• Féministes rabat-joie (et autres sujets obstinés) – Sara Ahmed – Réflexions Queer & Décoloniales d’une entité rebelle
    https://sorryimnotsorry.wordpress.com/2017/05/15/feministes-rabat-joie-et-autres-sujets-obstines-sara-ahme

    Ne pas avoir sa chaise à la table du bonheur, c’est incarner une menace potentielle, non seulement pour la table elle-même mais aussi pour ce qui se trouve rassemblé autour et dessus. Si vous n’y avez pas votre place, vous risquez même de vous mettre dans les pattes des personnes qui y siègent et veulent par-dessus tout conserver la leur. Laisser planer la menace qu’elles pourraient perdre cette place rabat la joie des personnes assises. La figure de la rabat-joie féministe est tellement reconnaissable ! Tellement significative ! Prenons donc au sérieux la figure de la rabat-joie féministe. Rendre la parole à la rabat-joie pourrait être un projet féministe. Si assimiler les féministes à des rabat-joie constitue une forme de rejet, ledit rejet vient ironiquement révéler une capacité d’agir (agency) : nous pouvons répondre par ‘oui’ à l’accusation.

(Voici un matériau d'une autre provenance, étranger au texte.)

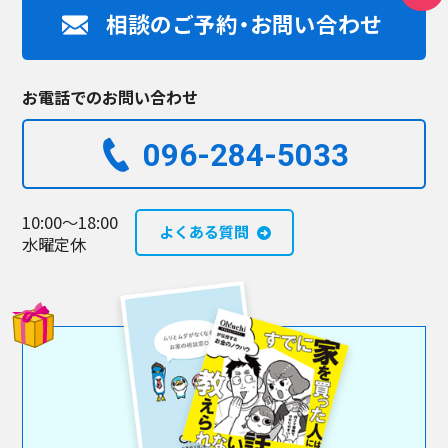
相談のご予約・お問い合わせ
お電話でのお問い合わせ
096-284-5033​
10:00～18:00
よくある質問
水曜定休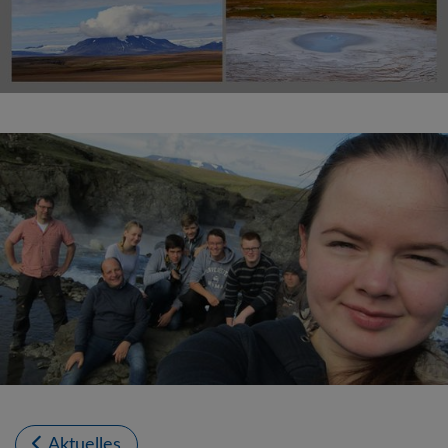
Aktuelles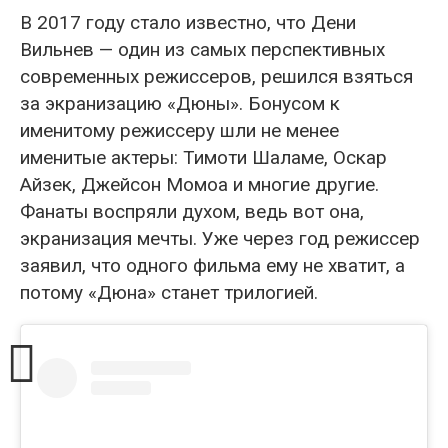
В 2017 году стало известно, что Дени
Вильнев — один из самых перспективных
современных режиссеров, решился взяться
за экранизацию «Дюны». Бонусом к
именитому режиссеру шли не менее
именитые актеры: Тимоти Шаламе, Оскар
Айзек, Джейсон Момоа и многие другие.
Фанаты воспряли духом, ведь вот она,
экранизация мечты. Уже через год режиссер
заявил, что одного фильма ему не хватит, а
потому «Дюна» станет трилогией.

    La figure de la rabat-joie féministe prend tout son sens si nous la situons dans le contexte des critiques féministes du bonheur, de la manière dont le bonheur sert à justifier les normes sociales en les présentant comme des biens sociaux (dans la mesure où l’on comprend le bonheur comme quelque chose de bien, un bien social est une cause de bonheur). Pour citer la remarque astucieuse de Simone de Beauvoir : « Il n’y a aucune possibilité de mesurer le bonheur d’autrui et il est toujours facile de qualifier d’heureuse la situation qu’on veut lui imposer. » (Beauvoir 1997, p. 28).

    Ne pas accepter la place ainsi désignée, c’est peut-être aussi refuser le bonheur qu’on nous souhaiterait. S’engager dans l’activisme politique revient donc à engager un combat contre le bonheur. Quand bien même nous nous battons pour d’autres choses, quand bien même il y a d’autres mondes que nous voulons créer, sans doute partageons-nous ce contre quoi nous nous élevons. Raison pour laquelle nos archives militantes sont des archives du malheur. Pensons simplement à la somme de travail critique accomplie à ce jour : à toutes les critiques féministes de ‘l’épouse et mère comblée’ ; aux critiques noires du mythe du ‘joyeux esclave’ ; aux critiques queers de la ‘félicité conjugale’ que serait l’hétérosexualité version sentimentale. La lutte dont le bonheur est l’enjeu définit l’horizon de nos revendications politiques. Nous héritons de cet horizon.